Farms with higher APH yields, however, tend to receive fewer insurance payments on the COMBO product. If anything, farms with higher APH yields may find ECO and SCO more attractive because of the rating issues associated with the COMBO products.

Summary

Significantly higher subsidy rates which take effect in 2026 mean that producers should seriously consider using the SCO and ECO products. This article addresses three common questions we’ve received about these products. First, while expected county yields used to set guarantees for SCO and ECO may be low relative to actual yield potential in many areas of the Midwest, the high subsidy rates still suggest producers should expect to receive more in payments over time than they pay in premiums.  Second, we recommend prioritizing ECO 95% and then considering SCO if additional coverage is desired. Finally, while APH yields on individual farms can differ from the expected yields used for SCO and ECO, this does not impact the likelihood of an individual farm receiving payments.  All farms with SCO or ECO coverage in a particular county will receive payments if the coverage is triggered.  The size of those payments and the premiums that are paid simply scale proportionally to the farm’s APH relative to the county’s expected yield.

References

Monaco, H., G. Schnitkey, N. Paulson, J. Coppess, B. Sherrick, C. Zulauf, C. Navarro, P. Shan and L. Fu. "Release of Insurance Evaluator with the New SCO and ECO." farmdoc daily (16):21, Department of Agricultural and Consumer Economics, University of Illinois at Urbana-Champaign, February 10, 2026.
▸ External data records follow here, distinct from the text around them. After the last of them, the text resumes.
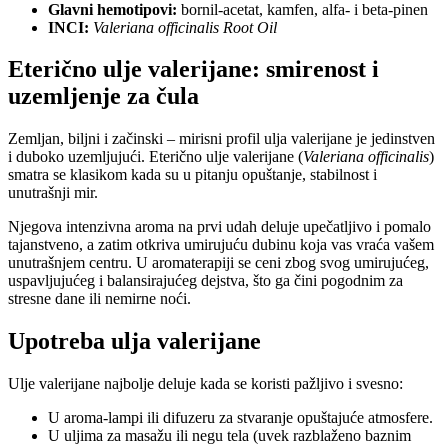
Glavni hemotipovi:
bornil-acetat, kamfen, alfa- i beta-pinen
INCI:
Valeriana officinalis Root Oil
Eterično ulje valerijane: smirenost i
uzemljenje za čula
Zemljan, biljni i začinski – mirisni profil ulja valerijane je jedinstven
i duboko uzemljujući. Eterično ulje valerijane (
Valeriana officinalis
)
smatra se klasikom kada su u pitanju opuštanje, stabilnost i
unutrašnji mir.
Njegova intenzivna aroma na prvi udah deluje upečatljivo i pomalo
tajanstveno, a zatim otkriva umirujuću dubinu koja vas vraća vašem
unutrašnjem centru. U aromaterapiji se ceni zbog svog umirujućeg,
uspavljujućeg i balansirajućeg dejstva, što ga čini pogodnim za
stresne dane ili nemirne noći.
Upotreba ulja valerijane
Ulje valerijane najbolje deluje kada se koristi pažljivo i svesno:
U aroma-lampi ili difuzeru za stvaranje opuštajuće atmosfere.
U uljima za masažu ili negu tela (uvek razblaženo baznim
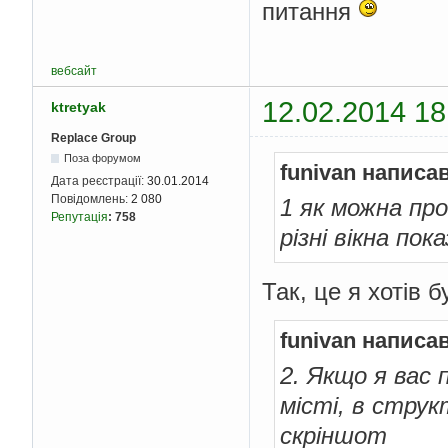
питання
вебсайт
12.02.2014 18
ktretyak
Replace Group
Поза форумом
funivan написав
Дата реєстрації:
30.01.2014
Повідомлень:
2 080
1 як можна пр
Репутація
:
758
різні вікна по
Так, це я хотів 
funivan написав
2. Якщо я вас 
місті, в струк
скріншот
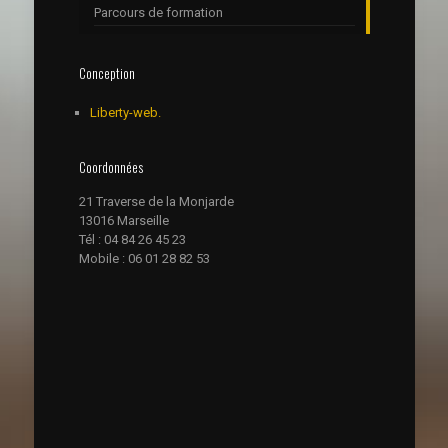
Parcours de formation
Conception
Liberty-web.
Coordonnées
21 Traverse de la Monjarde
13016 Marseille
Tél : 04 84 26 45 23
Mobile : 06 01 28 82 53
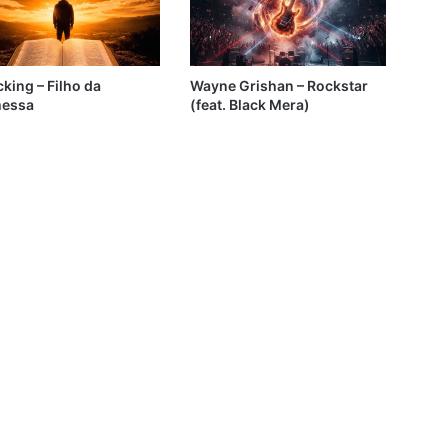
king – Filho da
Wayne Grishan – Rockstar
essa
(feat. Black Mera)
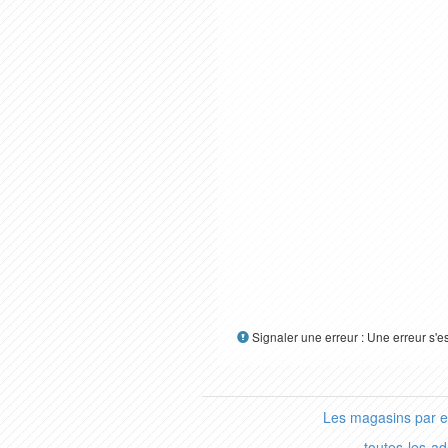
Signaler une erreur : Une erreur s'e
Les magasins par 
toutes-les-a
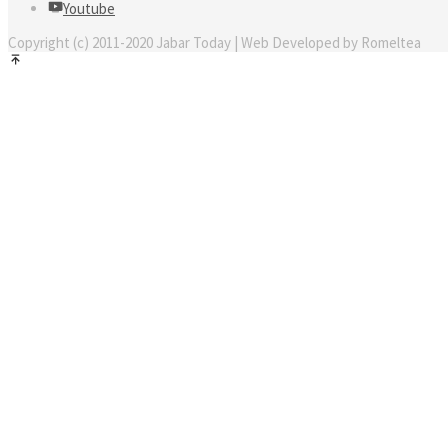
Youtube
Copyright (c) 2011-2020 Jabar Today | Web Developed by Romeltea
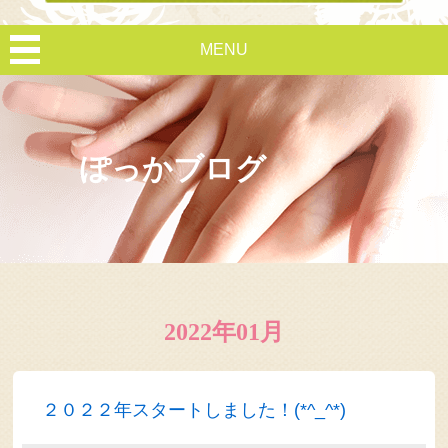
MENU
ぽっかブログ
2022年01月
２０２２年スタートしました！(*^_^*)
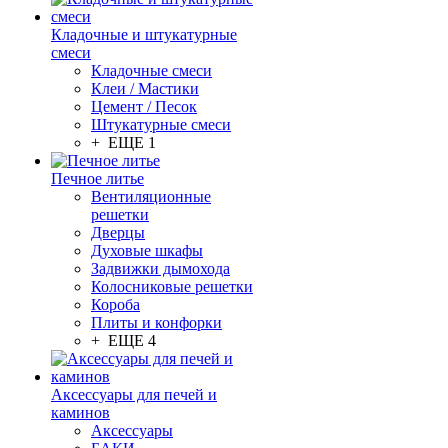
Кладочные и штукатурные
смеси
Кладочные смеси
Клеи / Мастики
Цемент / Песок
Штукатурные смеси
+ ЕЩЕ 1
Печное литье
Вентиляционные
решетки
Дверцы
Духовые шкафы
Задвижки дымохода
Колосниковые решетки
Короба
Плиты и конфорки
+ ЕЩЕ 4
Аксессуары для печей и
каминов
Аксессуары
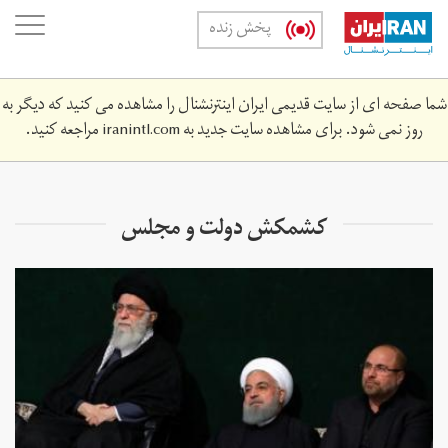
Skip
oggle
پخش زنده
to
ation
main
content
شما صفحه ای از سایت قدیمی ایران اینترنشنال را مشاهده می کنید که دیگر به
روز نمی شود. برای مشاهده سایت جدید به
iranintl.com
مراجعه کنید.
کشمکش دولت و مجلس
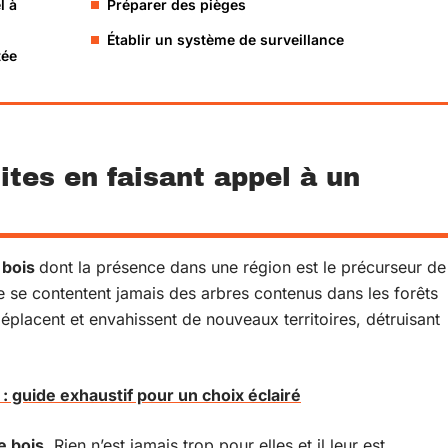
l à
Préparer des pièges
Établir un système de surveillance
tée
ites en faisant appel à un
 bois
dont la présence dans une région est le précurseur de
 se contentent jamais des arbres contenus dans les forêts
déplacent et envahissent de nouveaux territoires, détruisant
 guide exhaustif pour un choix éclairé
e bois
. Rien n’est jamais trop pour elles et il leur est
Schnitkey, G., H. Monaco, N. Paulson, C. Zulauf and B. Sherrick. "Expected Yields for SCO and ECO in Illinois." farmdoc daily (16):12, Department of Agricultural and Consumer Economics, University of Illinois at Urbana-Champaign, January 27, 2026.

Schnitkey, G., N. Paulson, C. Zulauf, J. Coppess and B. Sherrick. "Dramatic Difference in Expected Yields between Corn, Soybeans, and Cotton for Area-Based Insurance Products." farmdoc daily (15):115, Department of Agricultural and Consumer Economics, University of Illinois at Urbana-Champaign, June 24, 2025.

Schnitkey, G., N. Paulson, C. Zulauf, H. Monaco and B. Sherrick. "SCO and ECO Choices in 2026." farmdoc daily (16):16, Department of Agricultural and Consumer Economics, University of Illinois at Urbana-Champaign, February 3, 2026.